All History Now

for Andrew Pastor

Where other Councils would have placed a pier
or bandstand, Lyme keeps its town museum. Here
the past shelters from life’s unseasoned airs,
and graces, with its gothic roof and spires,
a shingle beach, The Cob, and boats that crowd
together in a harbour. Beyond, in closed-in cloud,
the careless tide picks fossils from each day
and turns them, with the humbler stuff, back to decay
and minerals and restless silt. Not so within:
a tweeded woman sitting with The Guardian
admits for 40p we unabrasive folk
whose harmless gaze alone will feast and pluck
at whorls and fragments of the protozoic slime
[and all the other local things that whim
and curiosity have rescued from the past
to fill the labelled cases under glass].

In spectacled insouciance, the lady
turns a page. So much gentility displayed. He
would be forgiven who thought these yesterdays
too crinolined to set a distant world ablaze.
We stroll past testaments to nearby craft
– The Cob [and tides] inlaid in wood; the deft
display of needlepoint; the church window
rescued from a field. “Like rummaging in a bureau
drawer” says Andrew who smiles and disappears.
A History man, he has an eye for what it wears.

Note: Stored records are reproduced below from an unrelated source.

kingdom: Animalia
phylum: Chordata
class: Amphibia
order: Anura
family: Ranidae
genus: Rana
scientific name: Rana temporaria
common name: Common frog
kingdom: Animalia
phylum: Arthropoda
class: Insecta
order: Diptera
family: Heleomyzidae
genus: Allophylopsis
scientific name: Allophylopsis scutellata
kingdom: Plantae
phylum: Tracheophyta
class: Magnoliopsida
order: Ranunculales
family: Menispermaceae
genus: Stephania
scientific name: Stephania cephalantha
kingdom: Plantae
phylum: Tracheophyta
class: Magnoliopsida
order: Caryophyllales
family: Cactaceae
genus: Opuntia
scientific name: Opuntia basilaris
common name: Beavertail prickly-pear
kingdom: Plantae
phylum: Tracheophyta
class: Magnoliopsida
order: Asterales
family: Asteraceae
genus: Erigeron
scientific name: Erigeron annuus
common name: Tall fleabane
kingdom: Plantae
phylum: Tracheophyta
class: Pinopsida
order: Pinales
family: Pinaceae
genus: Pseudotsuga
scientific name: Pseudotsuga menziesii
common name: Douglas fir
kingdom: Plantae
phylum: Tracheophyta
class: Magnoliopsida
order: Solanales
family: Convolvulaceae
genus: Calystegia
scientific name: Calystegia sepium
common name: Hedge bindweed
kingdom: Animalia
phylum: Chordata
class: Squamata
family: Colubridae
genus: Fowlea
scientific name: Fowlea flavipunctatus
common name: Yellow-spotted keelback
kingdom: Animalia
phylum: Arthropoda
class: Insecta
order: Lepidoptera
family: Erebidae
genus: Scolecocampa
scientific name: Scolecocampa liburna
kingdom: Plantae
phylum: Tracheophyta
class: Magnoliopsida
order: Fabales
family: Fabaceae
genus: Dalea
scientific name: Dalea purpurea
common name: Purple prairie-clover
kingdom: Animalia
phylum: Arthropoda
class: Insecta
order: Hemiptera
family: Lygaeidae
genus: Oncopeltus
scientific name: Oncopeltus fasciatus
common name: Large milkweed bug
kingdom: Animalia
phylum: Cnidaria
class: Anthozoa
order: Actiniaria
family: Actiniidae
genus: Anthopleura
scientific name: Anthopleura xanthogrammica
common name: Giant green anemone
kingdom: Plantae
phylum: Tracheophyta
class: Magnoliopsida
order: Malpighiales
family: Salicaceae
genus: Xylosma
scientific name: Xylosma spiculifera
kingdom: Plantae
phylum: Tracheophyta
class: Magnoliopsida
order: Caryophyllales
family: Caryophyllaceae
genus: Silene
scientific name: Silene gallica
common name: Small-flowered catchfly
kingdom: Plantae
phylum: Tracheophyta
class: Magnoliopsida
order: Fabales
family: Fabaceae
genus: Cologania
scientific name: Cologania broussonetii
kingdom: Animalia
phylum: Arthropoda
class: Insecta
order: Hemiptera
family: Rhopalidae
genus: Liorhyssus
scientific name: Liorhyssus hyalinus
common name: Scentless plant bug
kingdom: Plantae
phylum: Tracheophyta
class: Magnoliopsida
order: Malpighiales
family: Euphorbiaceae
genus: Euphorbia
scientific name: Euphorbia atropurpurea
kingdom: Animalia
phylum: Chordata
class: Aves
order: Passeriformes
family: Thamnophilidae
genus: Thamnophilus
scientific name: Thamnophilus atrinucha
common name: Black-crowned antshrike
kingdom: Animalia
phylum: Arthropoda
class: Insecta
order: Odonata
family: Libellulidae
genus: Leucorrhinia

I follow on, up towered stairs that tell
in photographs, of days cut off by fall
of snow, and find I’m looking at a small surprise:
the Focus of the Age had twice forgot its fears
of being too provincial, and had sent armies out.
Poor Monmouth was the first – Lyme has no doubt
his “character” lacked “firmness and nobility”.
He came ashore and was defeated. Posterity
allows his name to rule the beach his landing
fell on, if not a reputation standing.
Here are the slivers of his hanged men’s bones –
Judge Jeffreys did for them. He drank the town’s
hospitable wine and had his victim’s bellies split –
here’s the bill for board and booze, and next to it
the blackened disembowelling knife that showed
the innocent their shame and guilt. Three hundred
died, and under glass remain three artefacts.

From battle number two a heap of shot depicts
a bitter siege in 1644.
Not much to leave behind the English Civil War.
The size of gallstones these little things were brought
in having turned up on a tennis court
in 1938. How close and comforting
that sounds! No time of local gore or bloodletting –
unless you count the Great War Battleship
that sank, torpedoed. Downstairs, you mind, they keep
the boot that bailed and saved its owner’s lifeboat.
It looked like battered metal – almost too remote
to bring surviving death as close as words.
Well, maybe things speak louder than their deeds.

The lady with the paper calls us down.
“It’s lunchtime and we’re closing,” curls around
the narrow iron galleries. We go down stairs
as slowly as we dare. At the door she wears
a smile. “Do come back this afternoon.”
The noise of shouts and screams comes squalling in.
“That’s not the kind of person we like to see in Lyme,”
she says, and, sighing, locks the door on time.